» Passage provided
++++
Explain Like I am 5 (years old). Yes, this is what ELI5 stands for. It is great that we know how to develop models for different use cases but is there a way we can understand how does the model infer something? Some algorithms like decision trees are inherently explainable, yet not all of them are (at least not out of the box). ELI5 is one such library which provides the capabilities to debug classifiers and provide an explanation around the predictions.
Sample output from of TextExplainer.
It provides wrappers around different libraries like scikit-learn, xgboost, and many more to help understand the predictions. The library utilizes the algorithm described by Ribeiro et. Al called LIME (Local Interpretable Model-Agnostic Explanations) for many of the explainers. Official Link
Probably one of the most popular GitHub repositories and one of the most widely used libraries for both research and production environments. Tensorflow is a symbolic math library which allows differentiable programming, a core concept for many Machine Learning tasks.
Tensors are the core concept of this library which are generic mathematical objects to represent vectors, scalers, multi-dimensional arrays, etc.
It supports a range of ML tasks but it is primarily utilized for developing deep neural networks. It is utilized by Google (also developed by them) and a number of technology giants for developing and productionalizing neural networks. Tensorflow has capabilities to not just utilize multi-GPU stacks but also work with specialized TPUs or Tensor Processing Units. It has now evolved into this complete environment of its own with modules to handle core functionality, debugging, visualization, serving, etc. Official Link.
Let’s just start by saying that Theano is to deep learning what numpy is to machine learning. Theano (now a deprecated project) was one of the first libraries to provide capabilities to manipulate multi-dimensional arrays. It predates Tensorflow and hence isn’t as performant or expressive. Theano has capabilities to utilize GPUs transparently. It is tightly integrated with numpy, provides symbolic differentiation syntax along with various optimization to handle small and large numbers. Before the advent of newer libraries, Theano was the defacto building block for working with neural networks. Theano was developed and maintained actively by of Montreal Institute for Learning Algorithms (MILA), University of Montreal until 2017. Official Link
PyTorch is a result of research and development at Facebook’s artificial intelligence group. The current day PyTorch is a merged project between pytorch and caffe2. PyTorch is a python first deep learning framework unlike some of the other well-known ones which are written in C/C++ and have bindings/wrappers for python. This python first strategy allows PyTorch to have numpy like syntax and capability to work seamlessly with similar libraries and their data structures.
It supports dynamic graphs and eager execution (it was the only one until Tensorflow 2.0). Similar to other frameworks in this space, PyTorch can also leverage GPUs and acceleration libraries like Intel-MKL. It also claims to have minimal overhead and hence is supposedly faster than the rest. Official Link
Think simplicity, think Keras. Keras is a high-level Deep Learning framework which has eased the way we develop and work with deep neural networks. Developed primarily in python, it rests on the shoulders of giants like Theano, Tensorflow, and MXNet (also called as backends). Keras utilizes these backends to do the heavy lifting while transparently allowing us to think in terms of layers. For Keras, the basic building block is a layer. Since, most neural networks are different configurations of layers, working in such a manner eases the workflow immensely.
++++
» Available data
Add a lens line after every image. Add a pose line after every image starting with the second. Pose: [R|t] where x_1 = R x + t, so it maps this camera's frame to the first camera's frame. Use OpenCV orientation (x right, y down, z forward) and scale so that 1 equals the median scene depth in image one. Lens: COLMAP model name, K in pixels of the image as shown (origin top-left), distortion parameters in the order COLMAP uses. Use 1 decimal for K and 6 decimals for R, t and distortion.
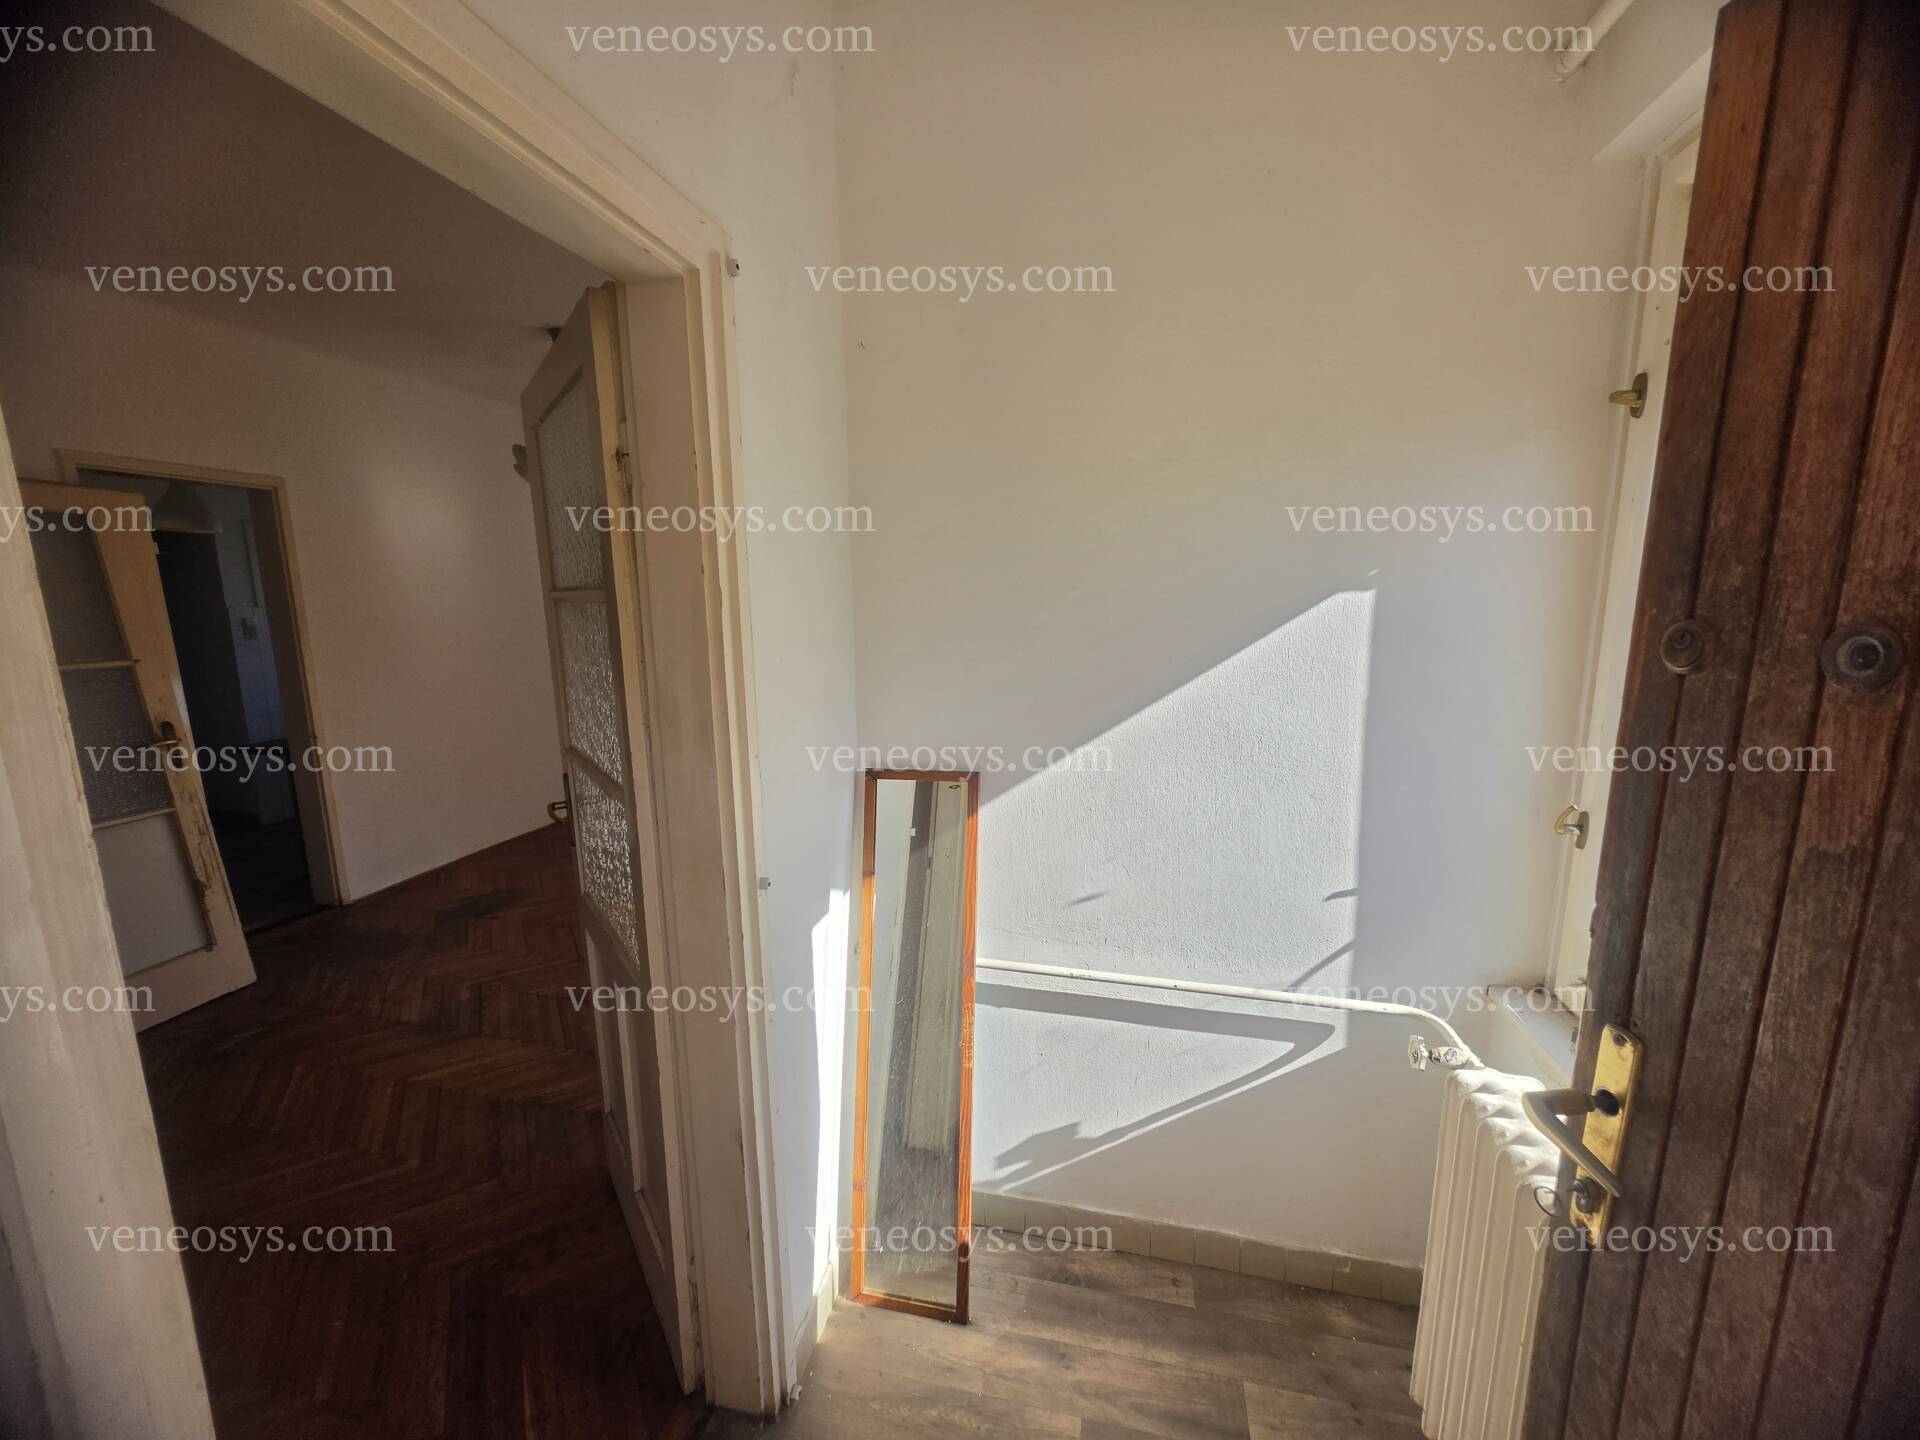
lens RADIAL K [[768.0, 0, 953.1], [0, 768.0, 718.0], [0, 0, 1]] dist [-0.002350, -0.000213]
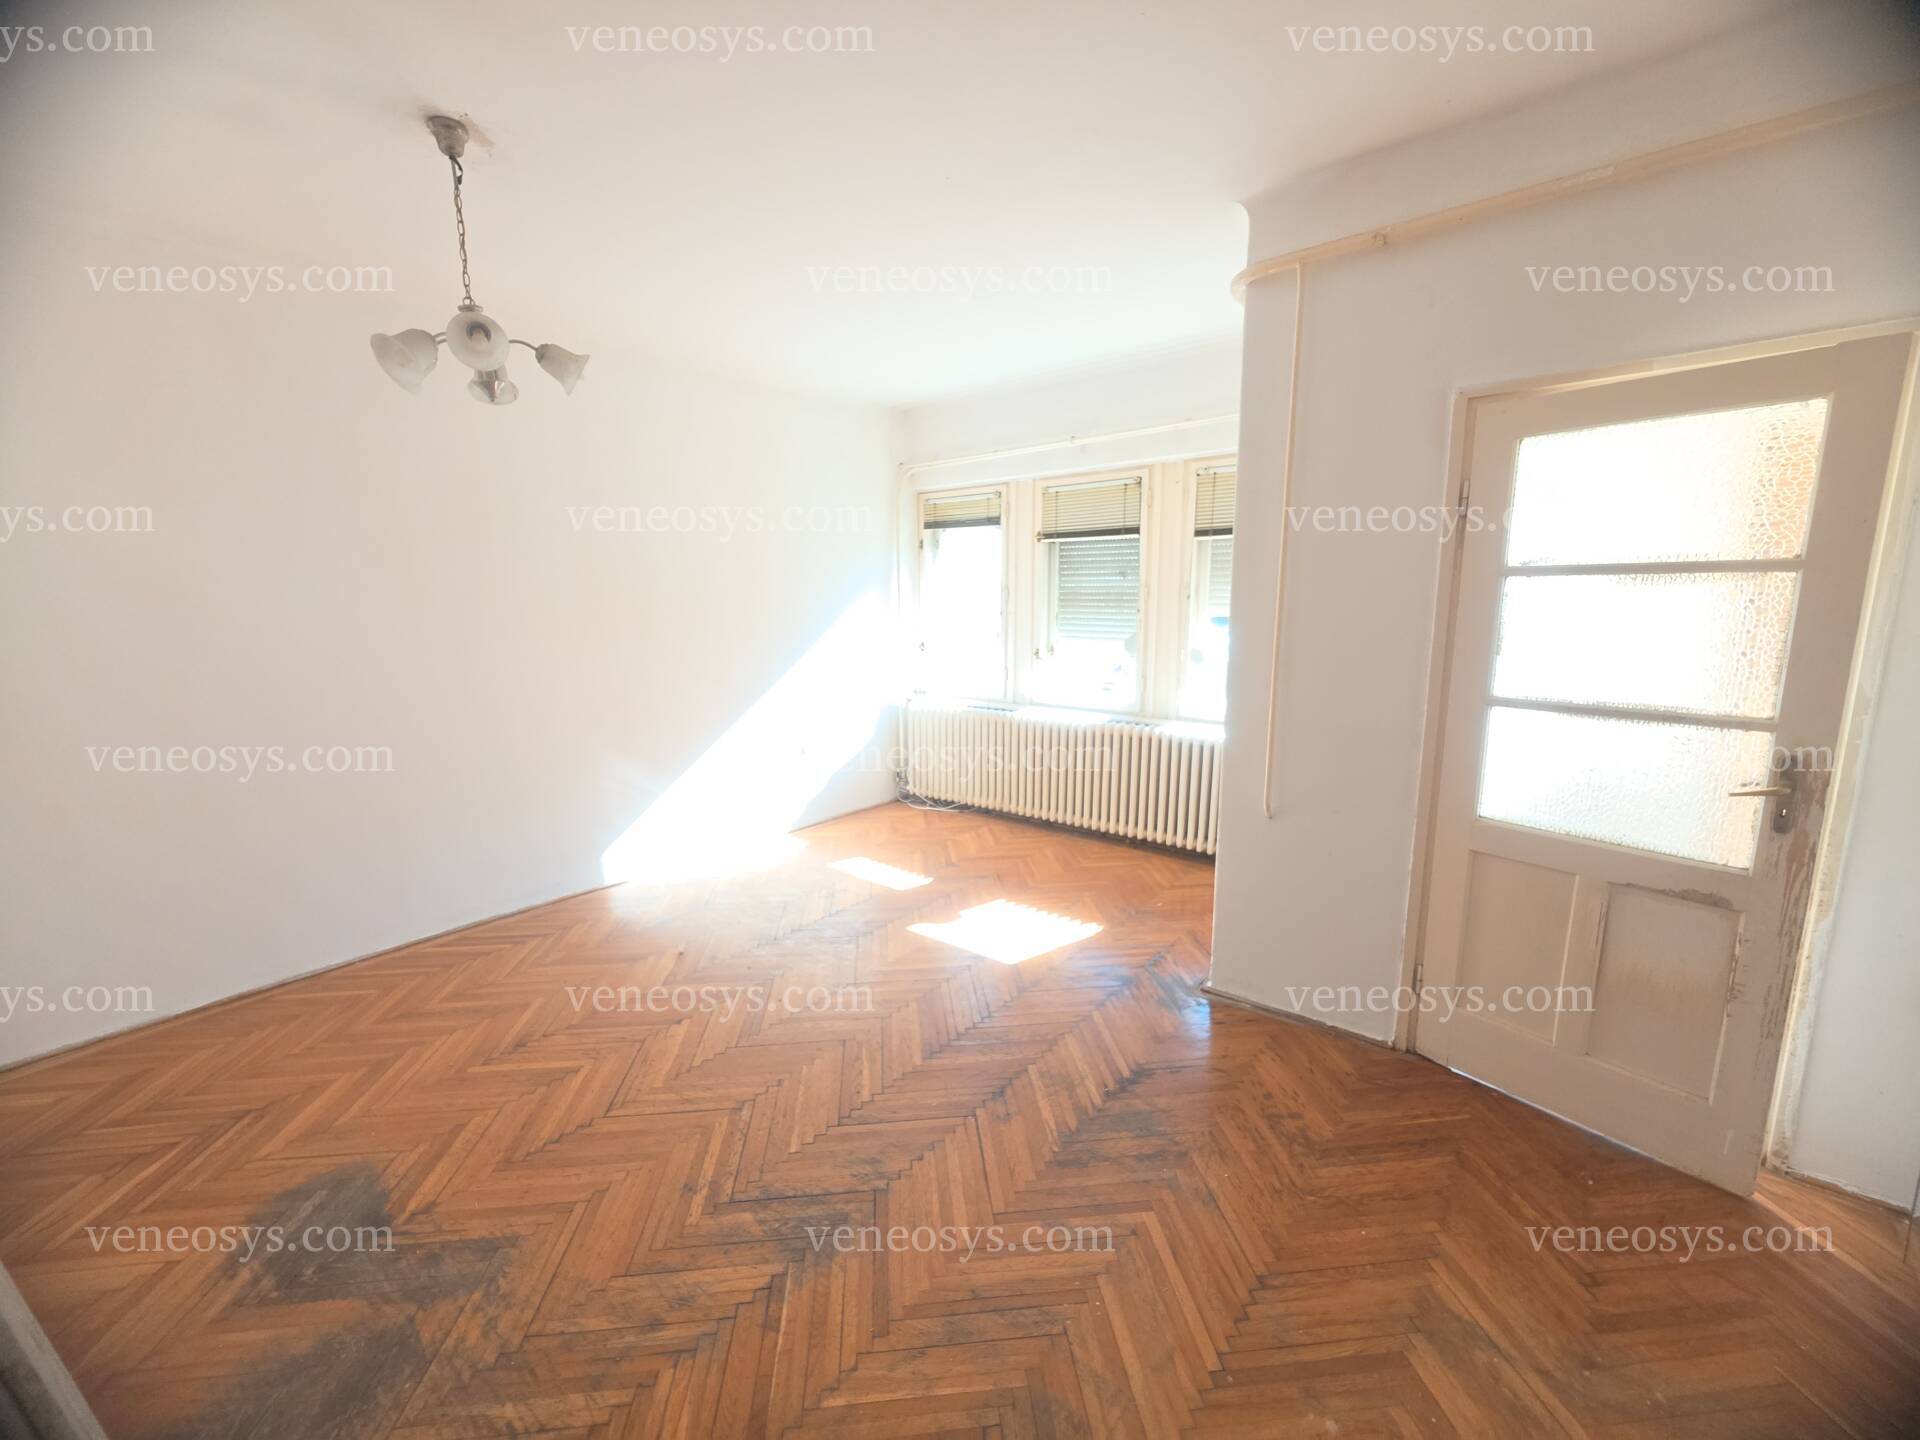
lens RADIAL K [[768.0, 0, 953.1], [0, 768.0, 718.0], [0, 0, 1]] dist [-0.002350, -0.000213]
pose [[0.437457, -0.138642, 0.888487, -1.066174], [0.155246, 0.984851, 0.077242, -0.061497], [-0.885737, 0.104144, 0.452354, 0.522605]]
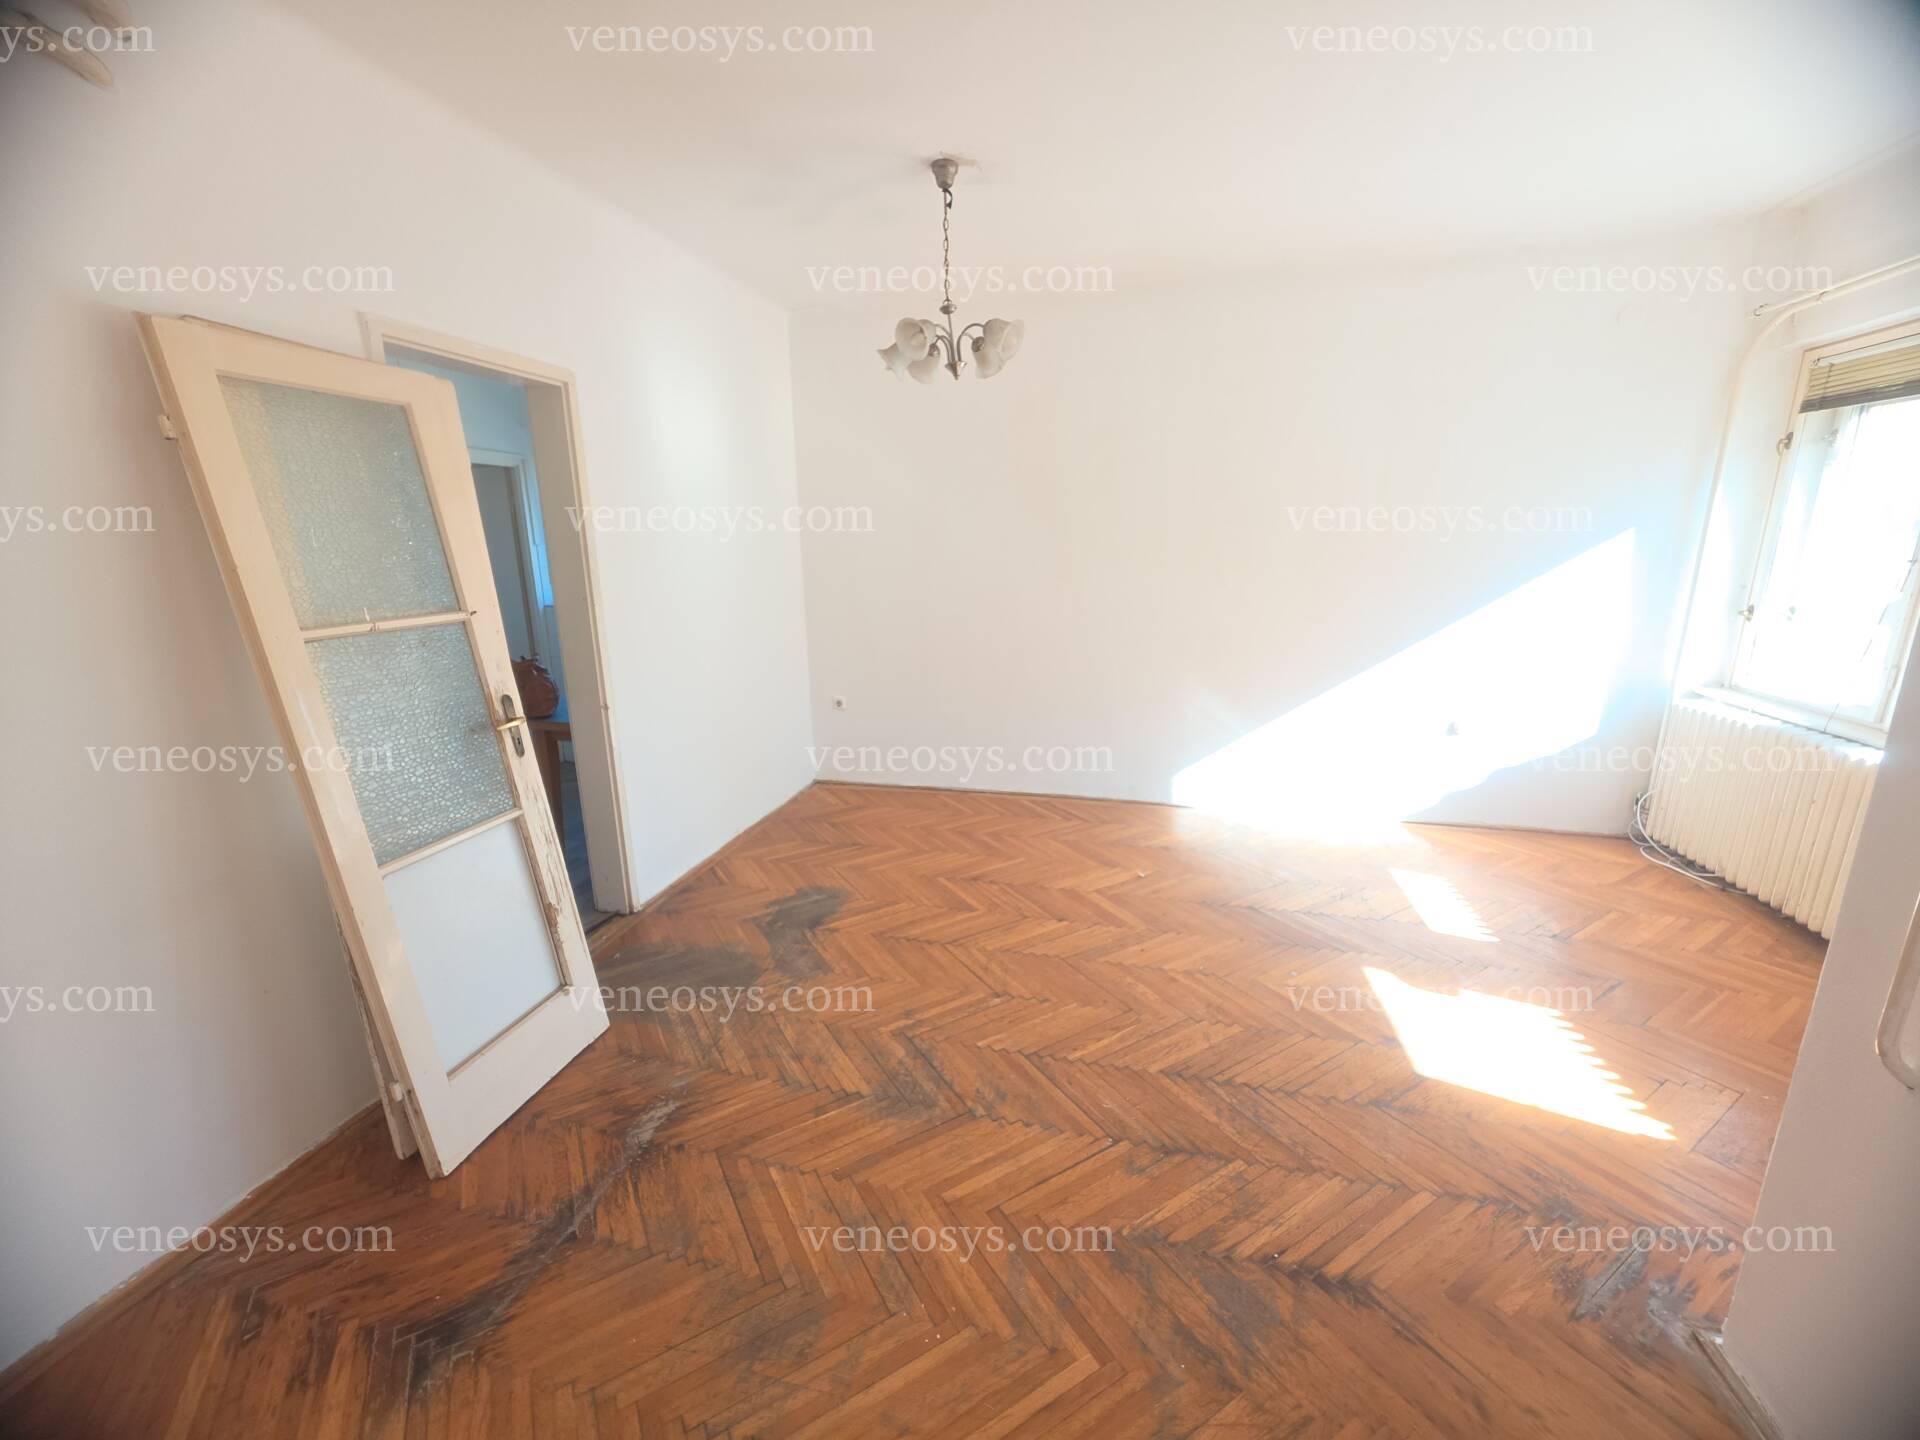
lens RADIAL K [[768.0, 0, 953.1], [0, 768.0, 718.0], [0, 0, 1]] dist [-0.002350, -0.000213]
pose [[0.999946, -0.001743, -0.010225, -0.576192], [0.002405, 0.997881, 0.065027, -0.020236], [0.010090, -0.065048, 0.997831, 0.255696]]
++++
» Work order A
Reproduce word for word the part of the library overview running from "It supports dynamic" up to and including "the workflow immensely.".
» Work order B
In the library overview, what is named as the basic building block for Keras?
Work only from the library overview; the data plays no part here.

» Written solution A
It supports dynamic graphs and eager execution (it was the only one until Tensorflow 2.0). Similar to other frameworks in this space, PyTorch can also leverage GPUs and acceleration libraries like Intel-MKL. It also claims to have minimal overhead and hence is supposedly faster than the rest. Official Link
Think simplicity, think Keras. Keras is a high-level Deep Learning framework which has eased the way we develop and work with deep neural networks. Developed primarily in python, it rests on the shoulders of giants like Theano, Tensorflow, and MXNet (also called as backends). Keras utilizes these backends to do the heavy lifting while transparently allowing us to think in terms of layers. For Keras, the basic building block is a layer. Since, most neural networks are different configurations of layers, working in such a manner eases the workflow immensely.

» Written solution B
A layer.